*** SOURCE TEXT Section Begins ***
McCormick Group Managing Principal Steve Nelson is quoted in the National Law Journal about DC’s biggest firms and their unwillingness to merge.
By Katelyn Polantz | November 30, 2015
A handful of law firm leaders with Washington roots have dug deeper this year, claiming that no matter how frequently mergers creep across the industry, their law firms won’t join other firms.
Here’s one: Steptoe & Johnson LLP. “We don’t have a strategy to merge. We have a strategy to enhance our performance. It’s ultimately about what the marketplace asks for and wants,” Philip Malet, Steptoe’s vice chairman, said this month. “We and I think many of the firms in town appreciate our independence.”
In addition, firm leaders from Covington & Burling, Arent Fox and Wiley Rein openly opposed pursuing a merger strategy this fall. Couple them with the few large Washington firms that have a merger’s completion in their recent history — namely Hogan Lovells; Wilmer Cutler Pickering Hale and Dorr; Squire Patton Boggs; Morgan, Lewis & Bockius; and Dentons’ acquisition of McKenna Long & Aldridge — all but a few of this city’s largest firms have kept quiet their feelings on mergers.
“What’s the firm’s strategy? If you’re comfortable in your own skin and don’t need to be twice the size, then why merge?” Malet said.
Cristina Carvalho, Arent Fox’s next managing partner, and Covington & Burling chairman Timothy Hester, emphasized confidence in their firms’ brands when they demurred on the question of possible mergers in separate recent interviews with the NLJ.
“We’re not focused on a merger strategy,” Hester said in October, after he was elected by the partnership to a third leadership term. “That’s not something that’s in our plans, and not something we’re looking for at all. Our focus is on continuing to improve independently.”
Carvalho alluded to the tricky nature of mergers: “It is very difficult to find candidates that are attractive to us. We think we need to be very strategic with growth,” she said in early November, when the firm announced her promotion.
*** SOURCE TEXT Section Ends ***
LIST OF TASKS
(1) In the article on Washington law firms and mergers, what position does Philip Malet hold at Steptoe?
(2) Update the law firm merger article from "Cristina Carvalho, Arent" to "announced her promotion.", changing "October" to "September".
*** SOURCE DATA Section Begins ***
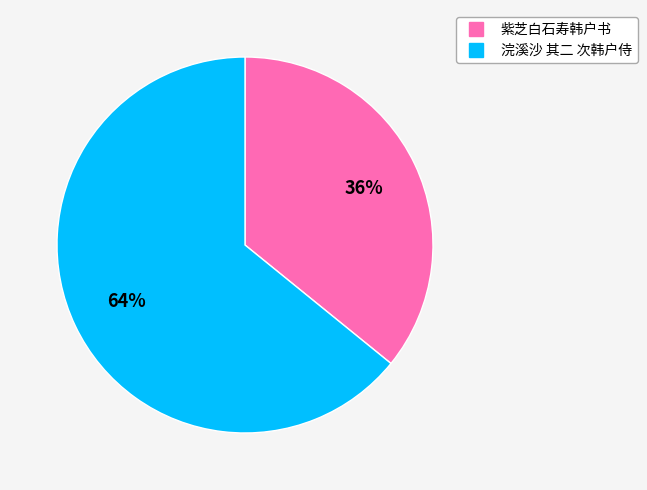

To the nearest percent, what is the average slice percentage?

50%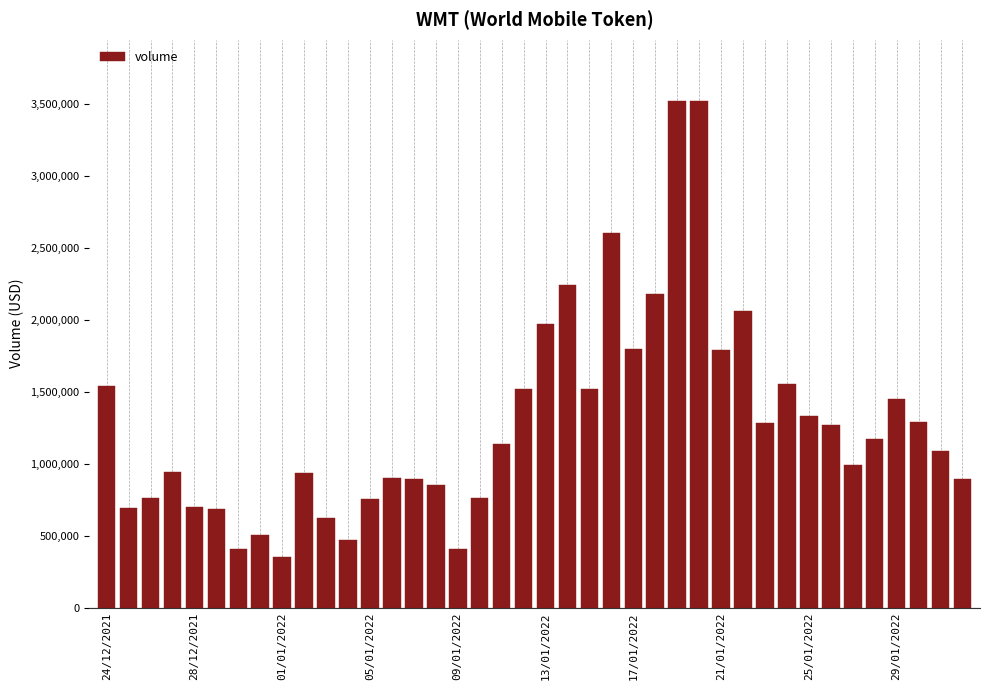

What is the sum of all values?

51403935.1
*** SOURCE DATA Section Ends ***
OUTPUTS FOR THE TASKS
(1) Vice chairman

(2)
Cristina Carvalho, Arent Fox’s next managing partner, and Covington & Burling chairman Timothy Hester, emphasized confidence in their firms’ brands when they demurred on the question of possible mergers in separate recent interviews with the NLJ.
“We’re not focused on a merger strategy,” Hester said in September, after he was elected by the partnership to a third leadership term. “That’s not something that’s in our plans, and not something we’re looking for at all. Our focus is on continuing to improve independently.”
Carvalho alluded to the tricky nature of mergers: “It is very difficult to find candidates that are attractive to us. We think we need to be very strategic with growth,” she said in early November, when the firm announced her promotion.